Sunday, December 6, 2015

THE MIRACLE OF FORGIVENESS


Homily for December 7, 2015: Luke 5:17-26.
          “Child, your sins are forgiven,” Jesus says to the paralyzed man in today’s gospel. Jesus is not saying that every illness is the result of sin. His words suggest, however, that Jesus saw in this particular man a spiritual burden that needed to be loosed before the man could be healed physically. 
          “We have never seen anything like this,” the onlookers exclaim in astonishment as they see the formerly paralyzed man pick up his mat and walk. For Luke, the gospel writer, the true miracle, however, is not the man’s physical cure, but the spiritual healing of forgiveness. 
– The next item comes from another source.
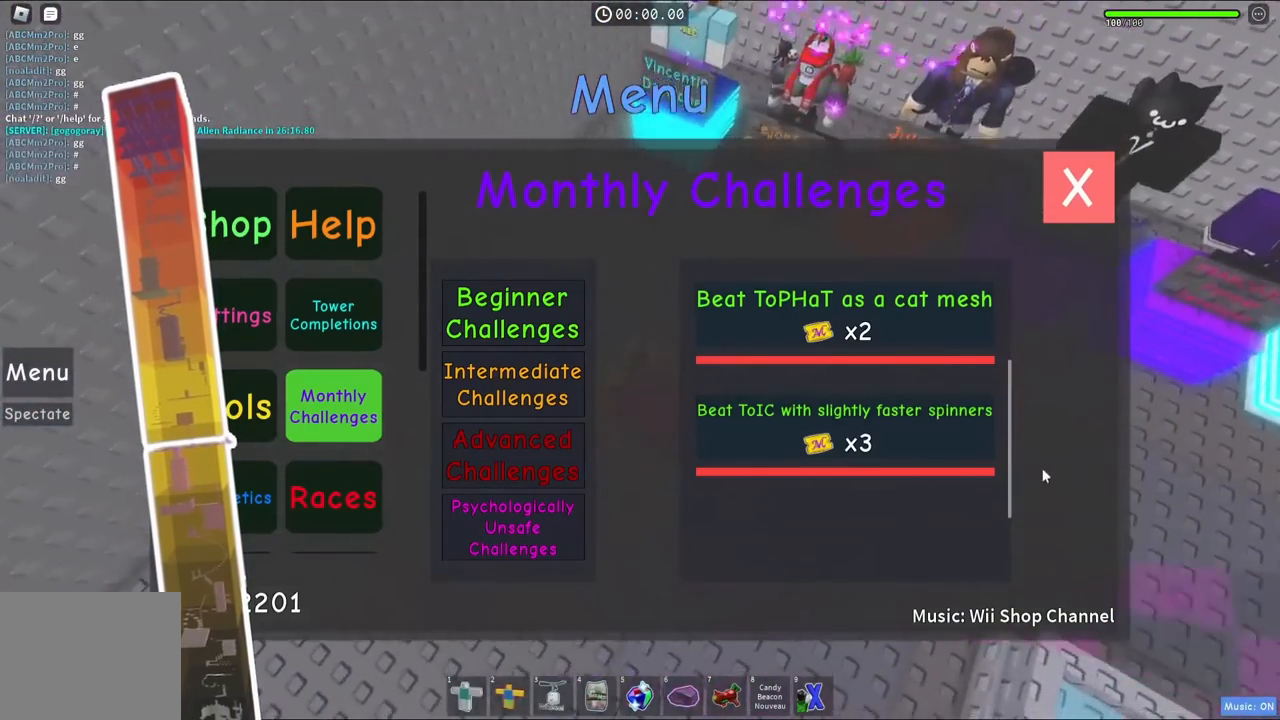
{"keys": ["space", "w"], "events": []}
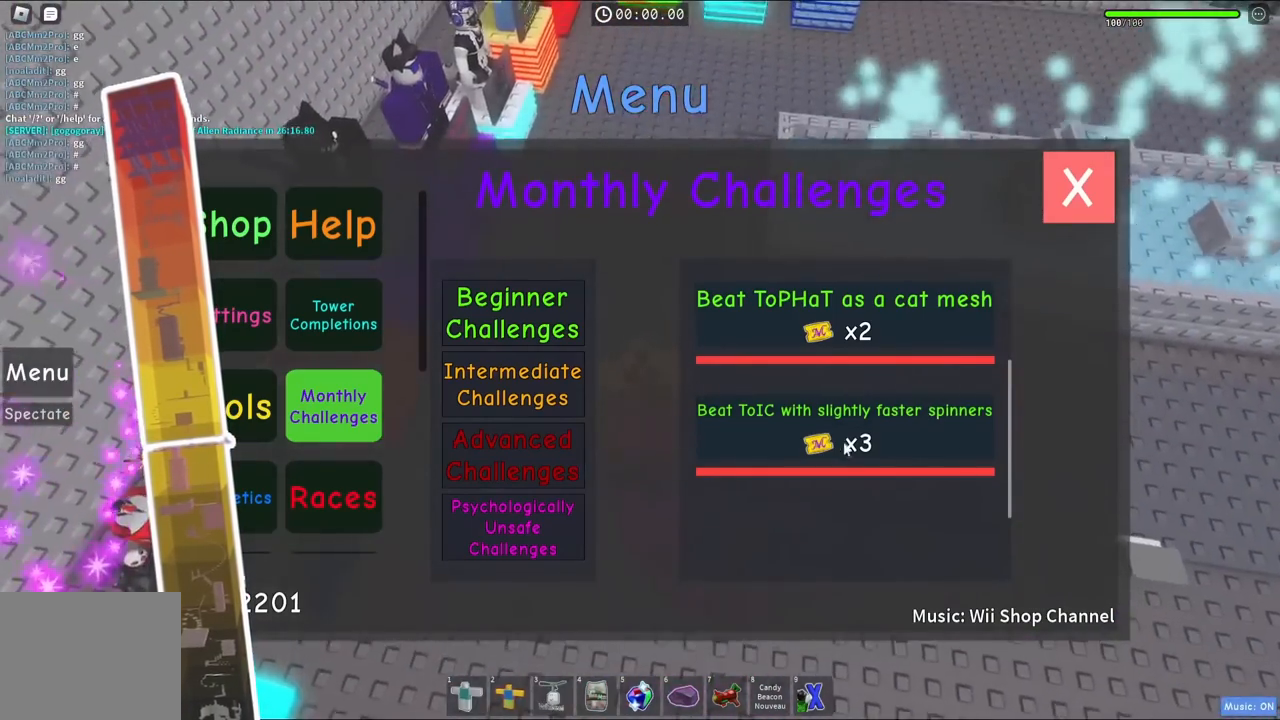
{"keys": ["space", "w"], "events": [[300, "d", "down"], [500, "d", "up"]]}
          Perhaps you’re thinking: “What is so miraculous about forgiveness? Don’t we forgive others every day?” Thank God, we do. Between our forgiveness and God’s, however, there is this great difference. When we forgive, there is always a memory of
the injury done, a “skeleton in the closet.” The wrong needs only to be repeated, or one like it, for the memory to be revived. God doesn’t have any closets. And even if he did, there wouldn’t be any skeletons there. God’s forgiveness is total. Jesus brings us this total forgiveness. In the sacrament of penance, Jesus uses his priests to bring us this gift.
          Some of the things we priests hear in confession help us to repent. Across the distance of almost sixty years I can still hear a child’s voice saying: “I stamp my foot at my mother and say No.” And I thought: that little one has greater sorrow for that small sin than I do for my sins, which are far worse. Telling you that is no violation of the seal of confession. I haven’t identified that child. I believe the Lord sent that little one into my confessional, to teach me a lesson. I’ve never forgotten it.
            “What will the priest think?” people sometimes ask. Let me tell you what one priest thought, a young man newly ordained and in his first parish assignment. In a letter to a friend, still in seminary, the new priest wrote: “I go into the confessional now, Jack; and I experience God in a completely new way.”